L'employeur est-il tenu de payer les heures d'absence du salarié en raison de la grève des transports ou d'intempéries ?
Que ce soit en cas de grève des transports en commun (train, tramway, bus, métro) ou de blocage des voies de circulation en raison d'intempéries, voire même en cas de catastrophe naturelle, le salarié qui arrive en retard à son travail ou ne pouvant pas s'y rendre, ne peut être sanctionné par son employeur, car il s'agit d'événements présentant un caractère imprévisible, qualifiés de force majeure, donc pas sous le contrôle direct du salarié.
En conséquence, si l'employeur ne peut sanctionner en tant que faute, sauf dispositions particulières du règlement intérieur ou de la convention collective, le retard ou l'absence du salarié justifié par la grève des transports qu'il emprunte de manière régulière, il n'est toutefois pas tenu de payer les heures d'absence.

Données collectées:

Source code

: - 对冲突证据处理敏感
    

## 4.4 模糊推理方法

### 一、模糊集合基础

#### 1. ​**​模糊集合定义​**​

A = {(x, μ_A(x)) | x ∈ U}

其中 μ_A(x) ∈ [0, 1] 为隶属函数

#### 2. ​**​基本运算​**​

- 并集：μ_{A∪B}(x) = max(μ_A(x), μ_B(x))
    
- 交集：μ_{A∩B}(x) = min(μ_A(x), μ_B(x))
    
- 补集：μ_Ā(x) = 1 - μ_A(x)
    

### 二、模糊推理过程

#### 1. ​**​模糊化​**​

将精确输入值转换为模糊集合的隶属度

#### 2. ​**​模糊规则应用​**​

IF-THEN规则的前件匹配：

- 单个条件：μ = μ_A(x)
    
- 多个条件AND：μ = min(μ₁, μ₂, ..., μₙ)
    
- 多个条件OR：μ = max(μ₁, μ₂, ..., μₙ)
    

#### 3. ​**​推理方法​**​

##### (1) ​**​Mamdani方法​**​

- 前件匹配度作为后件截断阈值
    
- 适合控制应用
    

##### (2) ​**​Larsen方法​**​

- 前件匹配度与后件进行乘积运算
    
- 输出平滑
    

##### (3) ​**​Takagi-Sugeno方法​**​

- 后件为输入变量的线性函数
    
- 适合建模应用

§ Consignes de l'exercice:
(a) Répondez à ces questions à partir du texte :
(i) Quels moyens de transport en commun sont cités entre parenthèses ?
(ii) Comment sont qualifiés les événements présentant un caractère imprévisible ?
(iii) L'employeur est-il tenu de payer les heures d'absence liées à la grève des transports ?
(b) D'après le texte, pourquoi le salarié en retard ou absent à cause d'une grève des transports ou d'intempéries ne peut-il pas être sanctionné par son employeur ?

§ Réponses ci-dessous:
(a)
(i) Le train, le tramway, le bus et le métro.
(ii) Ils sont qualifiés de force majeure.
(iii) Non, il n'est pas tenu de payer les heures d'absence.

(b) Il ne peut pas être sanctionné, car il s'agit d'événements présentant un caractère imprévisible, qualifiés de force majeure. Ces événements ne sont donc pas sous le contrôle direct du salarié.